#### [Selection]
The same is true of the second main theme articulated by the Stones—mental illness. Again, this is a tabooed topic, as a normal social experience. Elementary reflection confirms that it is so, yet polite convention relegates it to the realm of the particular and abnormal. Beckett surely misrepresents the insistence on this by identifying it merely with the image of an ‘archetypal girl—rich, spoiled, confused, weak, using drugs’ from Chelsea or Kensington. Not only is the moralism of these epithets dubious; the Stones’ subject-matter is clearly far wider. Mother’s Little Helper, for example, is not about a rich girl, but an average housewife of middle-age. Paint it Black, another of this cycle, is about the confident male himself. Mental collapse is not an exceptional breakdown: it is a prevalent condition, part of the ordinary routine of living under advanced capitalism. The third important theme, this time not emphasized by Beckett, is eroticism. Once again, this is tabooed territory. The two antipodal classics here are, of course, Satisfaction and Going Home—precise musical notations of grinding physical blockage and jubilant physical release. The unity of lyric, melody and instrumentation has never been surpassed. These songs are uniquely brutal and truthful, broaching realities which are constantly denied or diluted in the enervating mists of traditional pop music.

#### [Requirements]
For each statement, say yes or no to whether it agrees with the passage on the Stones' themes, and quote the words of the passage that decide it.
1. Mother's Little Helper is about a rich girl.
2. Beckett does not emphasize eroticism as a theme.
3. Paint it Black is about the confident male.

#### [Material provided]
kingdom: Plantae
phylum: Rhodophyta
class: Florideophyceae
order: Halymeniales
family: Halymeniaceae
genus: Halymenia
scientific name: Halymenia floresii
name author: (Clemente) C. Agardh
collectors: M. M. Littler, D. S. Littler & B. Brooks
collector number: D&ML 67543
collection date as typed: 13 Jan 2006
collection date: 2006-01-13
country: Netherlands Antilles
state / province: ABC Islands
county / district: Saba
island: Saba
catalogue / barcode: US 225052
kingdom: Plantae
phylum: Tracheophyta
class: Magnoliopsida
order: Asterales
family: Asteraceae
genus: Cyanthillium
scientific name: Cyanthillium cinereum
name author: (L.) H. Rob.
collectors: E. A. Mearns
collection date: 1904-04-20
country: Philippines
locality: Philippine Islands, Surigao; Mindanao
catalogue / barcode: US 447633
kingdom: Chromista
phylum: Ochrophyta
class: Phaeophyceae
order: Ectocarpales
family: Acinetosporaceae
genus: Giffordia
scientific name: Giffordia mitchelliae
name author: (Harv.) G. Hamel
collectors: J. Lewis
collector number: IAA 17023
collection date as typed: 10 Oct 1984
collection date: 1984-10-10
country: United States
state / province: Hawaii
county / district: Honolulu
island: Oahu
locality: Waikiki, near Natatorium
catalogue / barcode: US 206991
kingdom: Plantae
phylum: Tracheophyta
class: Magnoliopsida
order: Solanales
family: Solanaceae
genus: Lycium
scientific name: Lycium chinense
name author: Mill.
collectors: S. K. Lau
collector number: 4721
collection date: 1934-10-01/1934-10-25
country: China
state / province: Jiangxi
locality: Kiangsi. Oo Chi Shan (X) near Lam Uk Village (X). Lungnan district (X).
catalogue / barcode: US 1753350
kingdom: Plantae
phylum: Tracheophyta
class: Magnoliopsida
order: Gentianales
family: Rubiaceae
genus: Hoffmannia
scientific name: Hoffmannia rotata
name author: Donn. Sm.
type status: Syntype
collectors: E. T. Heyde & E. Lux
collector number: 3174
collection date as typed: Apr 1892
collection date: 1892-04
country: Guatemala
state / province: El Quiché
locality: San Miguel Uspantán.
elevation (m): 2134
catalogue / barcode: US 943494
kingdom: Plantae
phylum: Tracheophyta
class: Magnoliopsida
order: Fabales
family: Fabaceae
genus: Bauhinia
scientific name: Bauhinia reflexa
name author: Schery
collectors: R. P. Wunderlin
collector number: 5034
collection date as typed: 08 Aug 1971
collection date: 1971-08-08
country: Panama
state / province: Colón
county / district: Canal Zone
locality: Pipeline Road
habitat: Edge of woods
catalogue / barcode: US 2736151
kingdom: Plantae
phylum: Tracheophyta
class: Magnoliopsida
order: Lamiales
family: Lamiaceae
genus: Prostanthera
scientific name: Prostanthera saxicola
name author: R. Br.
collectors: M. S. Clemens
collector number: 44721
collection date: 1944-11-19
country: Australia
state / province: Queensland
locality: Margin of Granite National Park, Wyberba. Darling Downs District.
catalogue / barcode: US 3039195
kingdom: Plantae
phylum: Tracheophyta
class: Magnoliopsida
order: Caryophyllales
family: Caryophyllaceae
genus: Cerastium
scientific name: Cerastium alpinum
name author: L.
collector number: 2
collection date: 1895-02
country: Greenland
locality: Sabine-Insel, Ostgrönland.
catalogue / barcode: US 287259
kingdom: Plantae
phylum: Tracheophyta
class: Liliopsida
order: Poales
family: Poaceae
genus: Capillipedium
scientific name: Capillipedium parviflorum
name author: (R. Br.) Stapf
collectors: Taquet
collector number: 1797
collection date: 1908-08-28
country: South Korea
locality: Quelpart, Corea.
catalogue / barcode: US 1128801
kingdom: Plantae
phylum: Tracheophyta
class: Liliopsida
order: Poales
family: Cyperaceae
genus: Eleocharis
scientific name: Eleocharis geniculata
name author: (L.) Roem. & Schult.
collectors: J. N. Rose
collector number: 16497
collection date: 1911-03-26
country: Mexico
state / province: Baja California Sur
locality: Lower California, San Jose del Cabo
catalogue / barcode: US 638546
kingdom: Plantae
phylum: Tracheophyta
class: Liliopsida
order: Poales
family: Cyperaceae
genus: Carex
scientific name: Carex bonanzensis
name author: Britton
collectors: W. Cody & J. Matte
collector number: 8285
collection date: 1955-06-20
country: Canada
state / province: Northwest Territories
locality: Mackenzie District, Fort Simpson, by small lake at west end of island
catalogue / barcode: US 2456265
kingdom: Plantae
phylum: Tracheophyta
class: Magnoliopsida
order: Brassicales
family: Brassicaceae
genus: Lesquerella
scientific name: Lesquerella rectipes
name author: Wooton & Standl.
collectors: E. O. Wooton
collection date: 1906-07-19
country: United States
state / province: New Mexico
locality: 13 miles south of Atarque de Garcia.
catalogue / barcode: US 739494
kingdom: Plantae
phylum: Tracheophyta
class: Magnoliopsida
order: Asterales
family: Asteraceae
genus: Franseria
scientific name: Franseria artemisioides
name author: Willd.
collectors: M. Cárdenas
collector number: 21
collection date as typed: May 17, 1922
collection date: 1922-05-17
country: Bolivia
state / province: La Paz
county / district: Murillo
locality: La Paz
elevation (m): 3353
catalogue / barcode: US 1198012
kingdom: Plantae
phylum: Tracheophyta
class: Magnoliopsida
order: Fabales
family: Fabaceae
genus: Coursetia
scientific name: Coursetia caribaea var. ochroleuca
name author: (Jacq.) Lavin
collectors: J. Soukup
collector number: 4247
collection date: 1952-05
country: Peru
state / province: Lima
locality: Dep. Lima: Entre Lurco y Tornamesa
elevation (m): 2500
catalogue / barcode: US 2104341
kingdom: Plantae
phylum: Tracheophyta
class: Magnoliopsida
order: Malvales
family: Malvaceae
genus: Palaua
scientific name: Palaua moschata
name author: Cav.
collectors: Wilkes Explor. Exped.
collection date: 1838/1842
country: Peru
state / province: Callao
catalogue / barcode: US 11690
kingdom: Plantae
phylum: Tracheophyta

#### [The reply]
1. No: "Mother’s Little Helper, for example, is not about a rich girl, but an average housewife of middle-age."
2. Yes: "The third important theme, this time not emphasized by Beckett, is eroticism."
3. Yes: "Paint it Black, another of this cycle, is about the confident male himself."